Come si sono formati i Campi Flegrei?
Su questo c’è dibattito: finora la maggior parte dei vulcanologi li considerava formati dalla grande eruzione di 40.000 anni fa, la cosiddetta eruzione dell’Ignimbrite Campana o eruzione del tufo grigio campano, l’eruzione conosciuta più grande in Europa, che eruttò circa 250 chilometri cubi di materiale. Secondo me e altri colleghi, la caldera in realtà è stata formata da un’eruzione molto più piccola, quella di 15.000 anni fa che ha eruttato 40 chilometri cubi di magma, detta del Tufo Giallo Napoletano, un tipo di roccia che infatti vediamo dappertutto nella provincia di Napoli, ed ha caratterizzato fortemente il paesaggio napoletano.

Quindi il paesaggio partenopeo è frutto di questa attività?
Tutte le colline verdeggianti che caratterizzano l’area flegrea, non sono altro che coni vulcanici. Il panorama napoletano, unico al mondo, è di fatto fortemente marcato dall’attività vulcanica; principalmente dei Campi Flegrei perché, appunto, tutta la parte nord occidentale si è formata in conseguenza dei fenomeni flegrei mentre la parte sudorientale è principalmente di natura tettonica, caratterizzata dai carbonati della Penisola sorrentina. Il Vesuvio poi si innesta su questo paesaggio ma non lo condiziona così fortemente come i Campi Flegrei condizionano l’area a Nord-ovest di Napoli.

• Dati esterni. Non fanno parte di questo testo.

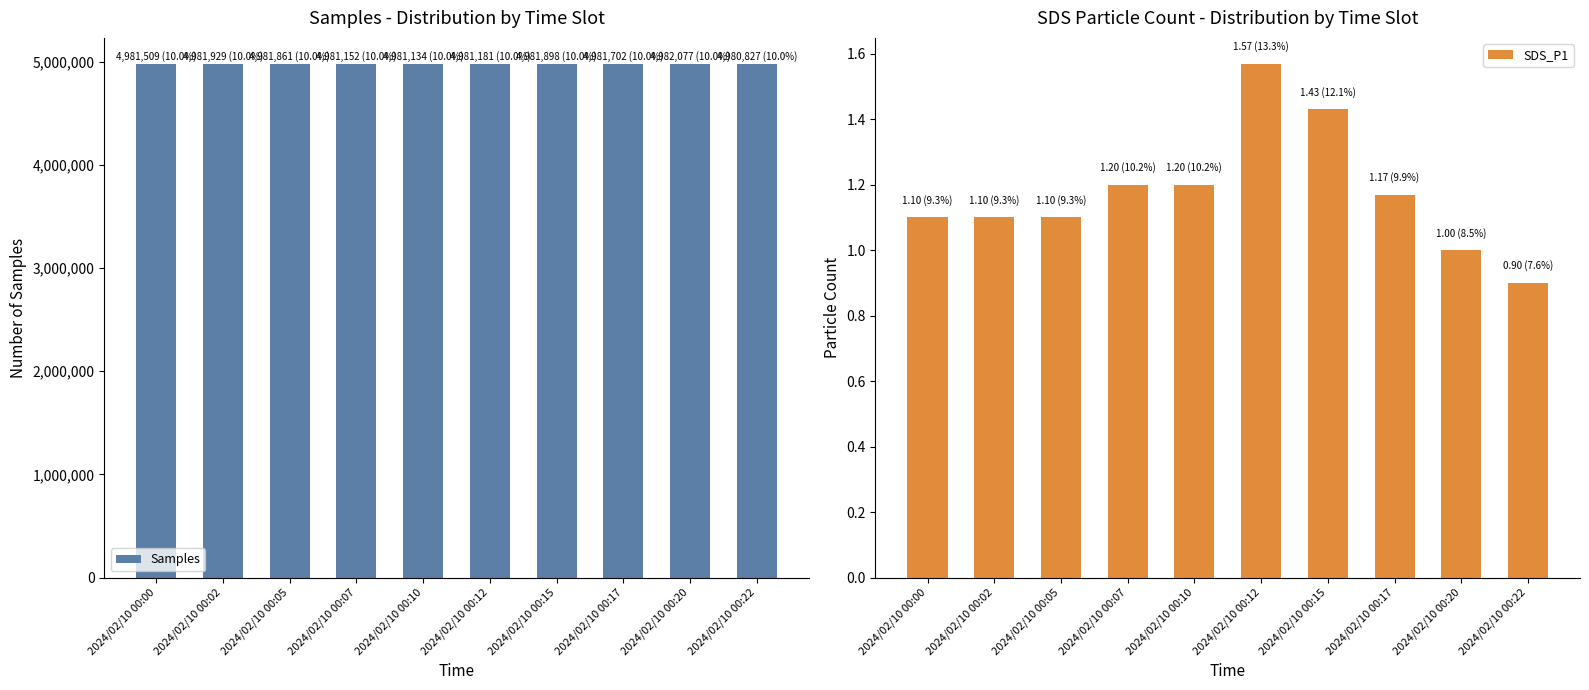

What is the difference between the highest and lowest values at 2024/02/10 00:15?

4981896.6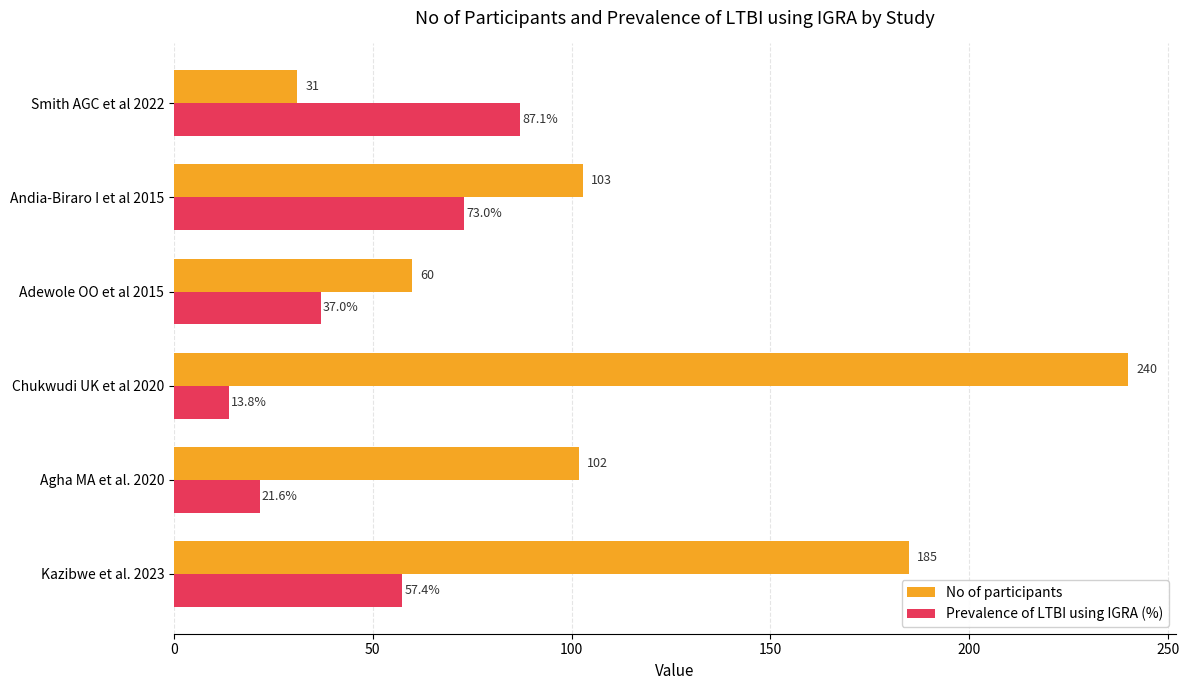

Count the number of categories in the chart.

6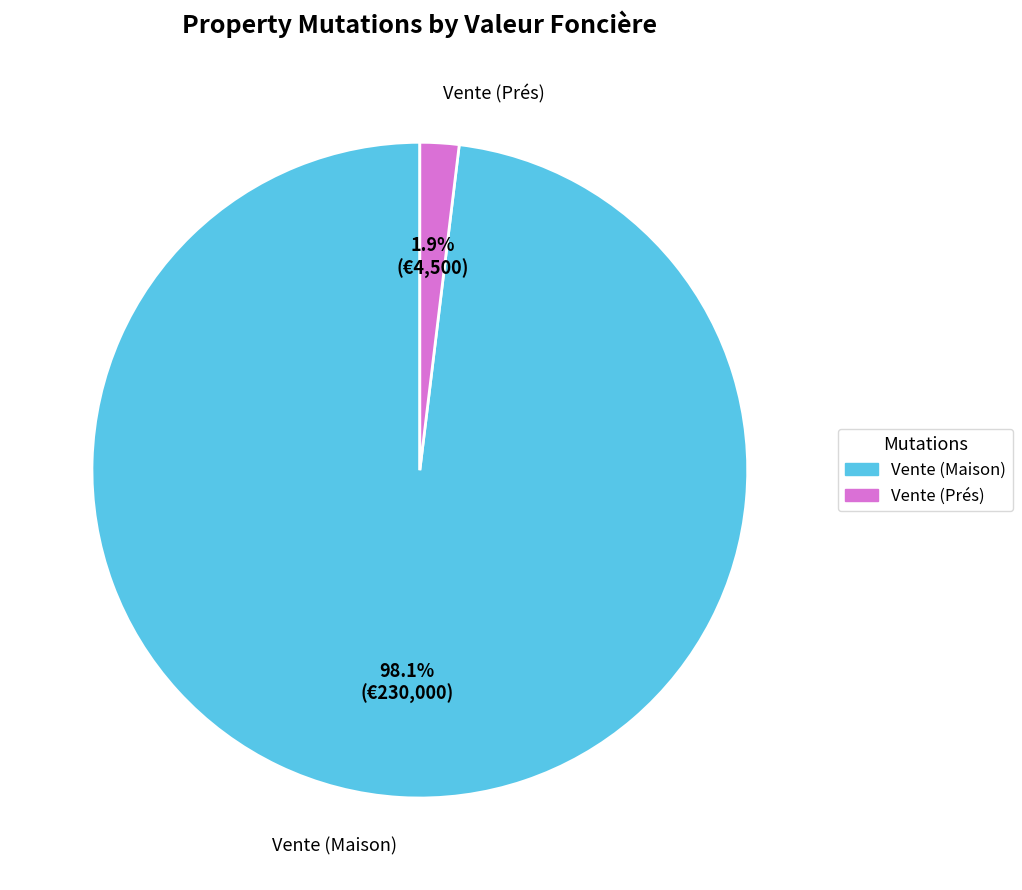

Does any single category account for the majority?

Yes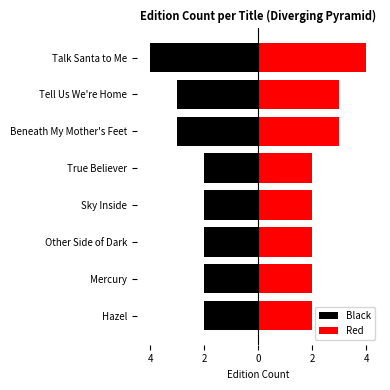

At how many categories does at least one series exceed 2?

3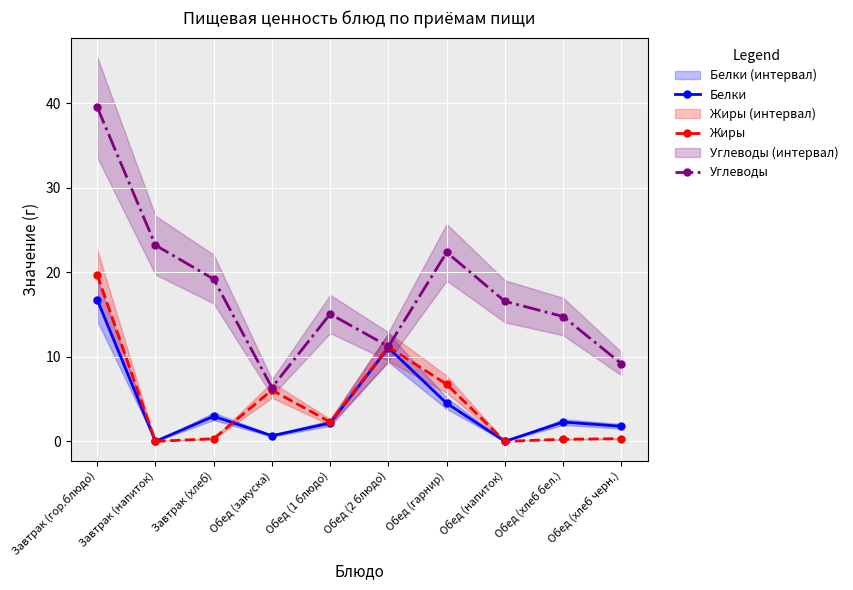

What is the difference between the maximum and minimum values in the Жиры series?

19.7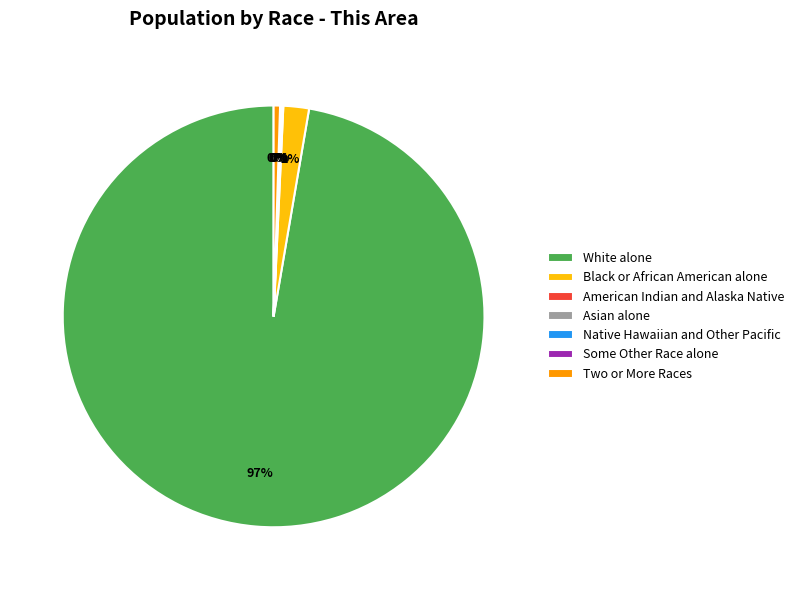

To the nearest percent, what percentage of the pie is Black or African American alone?

2%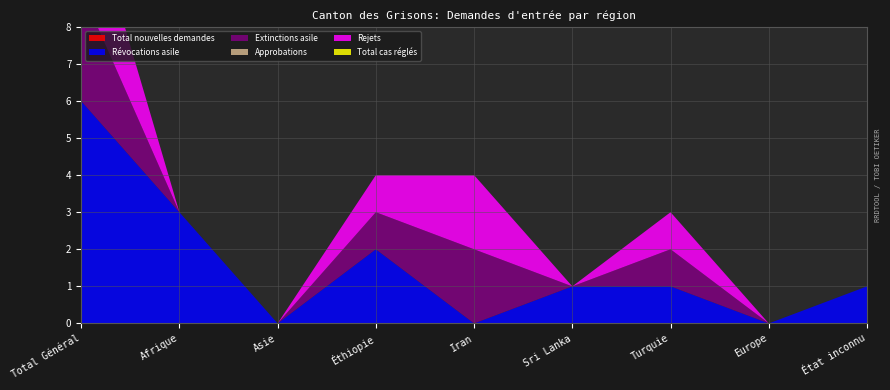

Reading left to right, extract all data points from this chart.

Total nouvelles demandes: 0	0	0	0	0	0	0	0	0
Révocations asile: 6	3	0	2	0	1	1	0	1
Extinctions asile: 3	0	0	1	2	0	1	0	0
Approbations: 0	0	0	0	0	0	0	0	0
Rejets: 3	0	0	1	2	0	1	0	0
Total cas réglés: 0	0	0	0	0	0	0	0	0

E poi c’è Ischia, proprio di fronte Pozzuoli.
Che è un’isola vulcanica con un vulcanismo molto più simile a quello dei Campi Flegrei piuttosto che al Vesuvio. Molti pensano che il Monte Epomeo sia un vulcano ma non è vero. È semplicemente un blocco roccioso rialzato proprio per la pressione del magma che c’è sotto; le eruzioni in genere avvengono attorno a questo blocco, quindi dalle fratture che svincolano questo blocco in risalita, che forma la parte topograficamente più elevata di Ischia. Nonostante eruzioni e terremoti l’area è sempre stata fortemente abitata. La prima colonia greca, incredibilmente, si è insediata proprio a Ischia tra il Nono e l’Ottavo secolo avanti Cristo: i primi coloni Greci hanno quindi scartato la Puglia, che era più vicina, tutta la Calabria ionica, la Sicilia e si sono stabiliti a Ischia in un periodo, peraltro, in cui il vulcanismo dell’isola era molto intenso. I greci preferirono quel luogo proprio per i benefici dati dalla natura vulcanica: la fertilità del terreno, il clima mite, un paesaggio estremamente ricco di insenature che, per un popolo di navigatori, era estremamente attrattivo perché consentivano di fare dei porti molto riparati. E poi le acque termali.

Cosa può accadere?
Le rocce non hanno una resistenza infinita. Quindi se questa pressione continua ad aumentare, prima o poi cederanno non più come piccoli terremoti ma come collasso generale, quindi con grandi fratture che possono mettere in collegamento la superficie con la sorgente di pressione. Se non c’è magma intruso a basse profondità, come noi pensiamo attualmente, si potrebbe avere un’eruzione freatica, cioè un’eruzione di acqua bollente e vapore, molto meno catastrofica di un’eruzione magmatica ma certamente comunque devastante in un’area densamente popolata. Noi speriamo che questo aumento di pressione termini prima che il sistema vada alla rottura completa.